In our latest Members Spotlight Interview, we spoke with PropTech Gold Member, Dan Salmons, CEO of Coadjute, a real estate blockchain network.
Dan discusses how Blockchain speeds up the buying and selling process, insights into their recent investment from US-based VC and exciting developments we can expect to see from Coadjute in 2021…
Q: As a real estate Blockchain platform, can you share insights into how Blockchain speeds up the buying and selling process?
A: Today, the property buying process can be slow, complex, and costly for both buyers and sellers, as well as the businesses that serve them. This is not caused by the companies themselves, but by the lack of connectivity between them. Coadjute is a digital network for the property market. From early 2021 we are going to be connecting all the parties involved in buying or selling a property in the UK, enabling documents and data to be shared and synchronised in real-time. This removes a lot of time spent today on tasks like phoning round to find information or uploading documents from email to systems, with all the associated risks.
Blockchain technology brings several benefits when you’re connecting up a market like this:
• Property businesses do not need to entrust their data to a central hub. Coadjute uses Distributed Ledger Technology to securely pass data from business to business without ever centralising or even seeing it. Property businesses can continue to hold their data in their own secure environments.
• It prevents the need for a ‘cats cradle’ of connections between parties. One connection to Coadjute connects a party to every other party, a bit like a ‘National Grid’ for the property market.
• DLT enables us to ensure that all the different systems are synchronised, only the right parties can change certain data, and so at any one time, there is one version of the truth.
Q: Congratulations on your recent investment from a US-based VC, can you tell us the purpose of this round?
A: Thank you. We are proud to be backed by a range of global VC investors, include US investor Collab+Currency. Our other investors include Swiss Venture Capital firm, Blockchain Valley Ventures, tech and property funds Odysseus Investments and Ahimsa-Esya Capital, and David E. Rutter, the founder of enterprise software firm, R3.
What all these investors have in common is a passion for businesses that have the power to change industries for the better. They also bring expertise in areas of interest to Coadjute, and in particular blockchain technology, the global property market.
These investors, along with the major partners we’ve already announced (DezRez, MRI, Reapit, Redbrick Solutions and VTUK), are helping us to accelerate the development of our open network, build adoption in the UK property market, and strengthen the future product roadmap.
Q: What separates Coadjute from competitors?
A: There has been a need for improved connectivity in the property market for decades and several attempts to solve for it in the past.
Coadjute approaches the problem in a way that has never been done before, by connecting up property businesses from within the existing systems they use.
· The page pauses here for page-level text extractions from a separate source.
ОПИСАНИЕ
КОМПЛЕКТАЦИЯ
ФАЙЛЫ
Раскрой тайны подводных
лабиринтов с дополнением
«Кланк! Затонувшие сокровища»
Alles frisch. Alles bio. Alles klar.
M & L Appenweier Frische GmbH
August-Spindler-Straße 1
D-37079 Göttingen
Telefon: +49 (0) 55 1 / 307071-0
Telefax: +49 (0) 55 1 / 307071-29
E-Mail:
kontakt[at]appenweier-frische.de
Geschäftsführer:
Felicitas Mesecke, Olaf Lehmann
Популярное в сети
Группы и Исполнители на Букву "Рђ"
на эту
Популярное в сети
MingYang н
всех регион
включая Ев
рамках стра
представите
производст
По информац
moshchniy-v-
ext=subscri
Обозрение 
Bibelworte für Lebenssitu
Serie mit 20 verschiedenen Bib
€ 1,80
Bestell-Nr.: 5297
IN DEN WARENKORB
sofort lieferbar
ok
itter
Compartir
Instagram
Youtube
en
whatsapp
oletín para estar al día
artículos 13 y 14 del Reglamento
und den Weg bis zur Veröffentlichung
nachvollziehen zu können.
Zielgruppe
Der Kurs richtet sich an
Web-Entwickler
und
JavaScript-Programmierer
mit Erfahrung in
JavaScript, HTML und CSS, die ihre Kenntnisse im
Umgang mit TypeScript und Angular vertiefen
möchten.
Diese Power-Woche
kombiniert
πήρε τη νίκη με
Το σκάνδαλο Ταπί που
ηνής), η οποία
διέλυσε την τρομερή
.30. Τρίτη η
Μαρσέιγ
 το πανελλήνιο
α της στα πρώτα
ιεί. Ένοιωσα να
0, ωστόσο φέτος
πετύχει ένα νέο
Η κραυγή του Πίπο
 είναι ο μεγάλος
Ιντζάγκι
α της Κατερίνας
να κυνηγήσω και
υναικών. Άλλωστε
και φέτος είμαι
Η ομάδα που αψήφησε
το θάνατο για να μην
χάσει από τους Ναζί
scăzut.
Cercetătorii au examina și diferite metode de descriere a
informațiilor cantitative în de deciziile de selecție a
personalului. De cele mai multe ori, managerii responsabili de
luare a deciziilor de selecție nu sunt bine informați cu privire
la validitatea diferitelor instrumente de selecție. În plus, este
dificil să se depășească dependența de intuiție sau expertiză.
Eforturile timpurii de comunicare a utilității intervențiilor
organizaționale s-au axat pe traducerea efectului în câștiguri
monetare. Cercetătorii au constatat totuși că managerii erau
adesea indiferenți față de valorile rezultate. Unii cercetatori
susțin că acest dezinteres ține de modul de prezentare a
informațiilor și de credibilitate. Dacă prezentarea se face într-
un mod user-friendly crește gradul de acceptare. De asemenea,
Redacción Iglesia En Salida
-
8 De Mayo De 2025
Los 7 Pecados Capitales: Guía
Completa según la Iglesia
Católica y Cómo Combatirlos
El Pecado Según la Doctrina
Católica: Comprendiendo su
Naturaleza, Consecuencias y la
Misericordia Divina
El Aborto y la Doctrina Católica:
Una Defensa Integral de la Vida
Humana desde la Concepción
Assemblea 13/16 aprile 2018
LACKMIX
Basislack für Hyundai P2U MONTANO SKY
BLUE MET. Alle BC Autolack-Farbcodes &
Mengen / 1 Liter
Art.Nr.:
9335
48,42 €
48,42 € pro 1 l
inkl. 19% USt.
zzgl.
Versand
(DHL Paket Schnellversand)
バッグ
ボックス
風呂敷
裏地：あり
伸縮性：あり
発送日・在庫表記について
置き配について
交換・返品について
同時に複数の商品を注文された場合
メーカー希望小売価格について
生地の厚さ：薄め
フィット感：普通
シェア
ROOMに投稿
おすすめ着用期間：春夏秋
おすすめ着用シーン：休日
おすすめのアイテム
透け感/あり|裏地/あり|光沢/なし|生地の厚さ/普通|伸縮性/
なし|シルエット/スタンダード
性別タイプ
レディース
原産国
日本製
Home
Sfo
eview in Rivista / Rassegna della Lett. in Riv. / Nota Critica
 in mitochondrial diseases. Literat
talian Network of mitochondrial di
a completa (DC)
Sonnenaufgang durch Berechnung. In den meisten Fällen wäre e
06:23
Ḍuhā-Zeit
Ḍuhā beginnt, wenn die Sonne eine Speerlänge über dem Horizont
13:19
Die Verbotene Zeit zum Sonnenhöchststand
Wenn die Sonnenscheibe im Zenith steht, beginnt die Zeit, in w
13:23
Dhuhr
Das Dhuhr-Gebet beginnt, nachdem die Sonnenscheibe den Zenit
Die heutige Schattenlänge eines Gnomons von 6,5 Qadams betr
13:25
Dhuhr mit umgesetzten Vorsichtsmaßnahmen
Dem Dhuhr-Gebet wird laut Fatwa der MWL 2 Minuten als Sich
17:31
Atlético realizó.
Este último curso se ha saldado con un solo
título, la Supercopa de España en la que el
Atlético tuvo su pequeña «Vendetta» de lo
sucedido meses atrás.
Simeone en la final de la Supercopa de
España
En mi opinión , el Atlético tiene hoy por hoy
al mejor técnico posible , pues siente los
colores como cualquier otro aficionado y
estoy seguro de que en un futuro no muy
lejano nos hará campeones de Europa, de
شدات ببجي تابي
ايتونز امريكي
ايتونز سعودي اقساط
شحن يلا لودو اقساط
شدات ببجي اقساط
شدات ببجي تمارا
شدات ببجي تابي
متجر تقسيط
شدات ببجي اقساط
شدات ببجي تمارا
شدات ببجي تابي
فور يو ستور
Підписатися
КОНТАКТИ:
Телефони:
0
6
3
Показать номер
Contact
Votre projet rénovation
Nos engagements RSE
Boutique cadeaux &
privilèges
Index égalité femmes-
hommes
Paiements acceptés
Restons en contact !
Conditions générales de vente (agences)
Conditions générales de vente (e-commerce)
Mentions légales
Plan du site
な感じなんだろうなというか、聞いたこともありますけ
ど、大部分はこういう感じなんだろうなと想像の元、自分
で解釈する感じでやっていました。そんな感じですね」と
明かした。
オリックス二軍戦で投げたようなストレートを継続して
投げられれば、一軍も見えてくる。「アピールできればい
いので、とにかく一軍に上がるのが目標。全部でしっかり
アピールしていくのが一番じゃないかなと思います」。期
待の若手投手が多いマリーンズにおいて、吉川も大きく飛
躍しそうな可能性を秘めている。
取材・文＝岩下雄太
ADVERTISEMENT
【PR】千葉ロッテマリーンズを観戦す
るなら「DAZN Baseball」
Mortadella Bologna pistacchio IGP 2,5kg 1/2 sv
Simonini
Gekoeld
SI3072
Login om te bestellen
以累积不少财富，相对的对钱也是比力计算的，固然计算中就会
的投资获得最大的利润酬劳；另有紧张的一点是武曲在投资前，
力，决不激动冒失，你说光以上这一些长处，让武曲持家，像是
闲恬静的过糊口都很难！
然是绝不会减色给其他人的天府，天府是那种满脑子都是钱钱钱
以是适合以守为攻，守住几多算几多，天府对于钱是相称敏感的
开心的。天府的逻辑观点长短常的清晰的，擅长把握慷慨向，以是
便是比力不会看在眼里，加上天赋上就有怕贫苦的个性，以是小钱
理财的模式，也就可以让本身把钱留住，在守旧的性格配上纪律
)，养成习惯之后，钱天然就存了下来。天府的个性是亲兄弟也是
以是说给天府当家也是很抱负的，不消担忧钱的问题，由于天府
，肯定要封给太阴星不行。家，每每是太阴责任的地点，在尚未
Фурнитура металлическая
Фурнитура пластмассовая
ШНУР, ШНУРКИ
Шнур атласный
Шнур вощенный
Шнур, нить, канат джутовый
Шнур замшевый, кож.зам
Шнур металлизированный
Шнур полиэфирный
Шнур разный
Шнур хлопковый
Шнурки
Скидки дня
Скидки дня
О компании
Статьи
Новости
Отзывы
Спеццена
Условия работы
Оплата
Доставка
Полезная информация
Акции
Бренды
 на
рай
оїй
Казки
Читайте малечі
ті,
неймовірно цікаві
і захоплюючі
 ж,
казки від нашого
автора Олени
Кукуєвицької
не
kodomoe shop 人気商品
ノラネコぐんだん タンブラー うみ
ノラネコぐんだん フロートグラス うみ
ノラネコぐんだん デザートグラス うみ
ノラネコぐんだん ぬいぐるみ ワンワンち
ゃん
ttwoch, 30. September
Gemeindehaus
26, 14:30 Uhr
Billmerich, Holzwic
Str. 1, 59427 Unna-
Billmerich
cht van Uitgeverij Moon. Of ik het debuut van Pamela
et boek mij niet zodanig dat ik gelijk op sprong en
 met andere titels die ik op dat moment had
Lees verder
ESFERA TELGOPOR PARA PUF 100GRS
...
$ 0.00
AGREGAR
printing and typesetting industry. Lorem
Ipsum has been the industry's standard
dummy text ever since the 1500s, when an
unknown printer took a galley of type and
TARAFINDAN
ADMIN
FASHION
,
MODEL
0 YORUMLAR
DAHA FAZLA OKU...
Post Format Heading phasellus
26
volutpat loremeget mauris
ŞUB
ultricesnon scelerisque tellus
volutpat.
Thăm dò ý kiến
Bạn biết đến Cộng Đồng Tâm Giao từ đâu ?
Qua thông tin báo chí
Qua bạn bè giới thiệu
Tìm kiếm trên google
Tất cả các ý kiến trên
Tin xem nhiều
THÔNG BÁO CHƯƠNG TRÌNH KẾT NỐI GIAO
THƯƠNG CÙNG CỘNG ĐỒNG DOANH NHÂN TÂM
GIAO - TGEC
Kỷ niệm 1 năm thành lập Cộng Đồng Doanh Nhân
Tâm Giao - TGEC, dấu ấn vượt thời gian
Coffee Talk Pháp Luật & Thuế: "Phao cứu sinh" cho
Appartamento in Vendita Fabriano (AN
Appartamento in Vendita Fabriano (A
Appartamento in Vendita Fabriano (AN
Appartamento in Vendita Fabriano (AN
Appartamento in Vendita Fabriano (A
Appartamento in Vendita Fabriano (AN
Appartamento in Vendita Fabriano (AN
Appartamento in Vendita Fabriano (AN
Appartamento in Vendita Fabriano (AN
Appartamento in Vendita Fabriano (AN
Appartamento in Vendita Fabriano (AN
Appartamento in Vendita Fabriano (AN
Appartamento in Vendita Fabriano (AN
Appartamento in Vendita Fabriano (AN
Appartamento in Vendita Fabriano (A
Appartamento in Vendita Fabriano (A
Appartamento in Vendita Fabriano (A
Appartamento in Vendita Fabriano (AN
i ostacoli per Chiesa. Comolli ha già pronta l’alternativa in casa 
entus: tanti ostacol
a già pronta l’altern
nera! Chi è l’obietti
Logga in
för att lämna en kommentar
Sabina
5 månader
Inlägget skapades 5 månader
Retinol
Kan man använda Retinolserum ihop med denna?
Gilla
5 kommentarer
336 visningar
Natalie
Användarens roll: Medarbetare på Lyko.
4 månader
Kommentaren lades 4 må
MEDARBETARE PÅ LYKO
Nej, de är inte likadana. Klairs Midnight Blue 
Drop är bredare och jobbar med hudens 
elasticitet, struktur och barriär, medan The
This makes the network much easier for a business to adopt and use since the functionality is easily available within their existing platform.
In addition, Coadjute is the first to bring blockchain technology to the UK property market, enabling data and documents to be shared and synchronised without the need to centralise them. This is a major benefit for participants, providing unprecedented levels of data privacy and security across the network.
Q: Can we expect to see any exciting developments from Coadjute in 2021?
A: Our focus in the short term is the UK market where we are launching the Coadjute Network early in 2021. It will be the first open network in the world to connect all the businesses that take part in property transactions via blockchain end-to-end and will deliver huge cost savings and efficiency improvements to businesses, and a much better experience for house buyers and sellers.
Ultimately, we believe it could halve the length of time it takes to move home and will be expanded to many adjacent services and other geographies. But for 2021, our focus is on the UK property market and starting the journey to making it a truly digital property market.
Q: Lastly, where do you see the industry headed in 2-5 years?
A: The property market has been demanding digitisation for some time, but it has been slow to emerge, in part due to the complexity and importance of the market. We believe that a number of factors are now coming together that now accelerate the adoption of new technologies. These include the challenge of the current Covid crisis, which has undoubtedly increased demand for digital solutions, as well as the emergence of new solutions like Coadjute, which can solve some of the big problems of the market in genuinely novel ways.
Over the next 2-5 years, I think home movers will start to see the kind of substantial change to their experience that they have already seen in retail, banking and other sectors. That means a lot less use of paper, email and phone, and more activities done a lot more quickly and easily on a mobile or online.
Our home is such an important asset to all of us, both financially and emotionally. So in 5 years I very much hope that Coadjute has made the experience of moving a lot quicker, easier, and, even more enjoyable.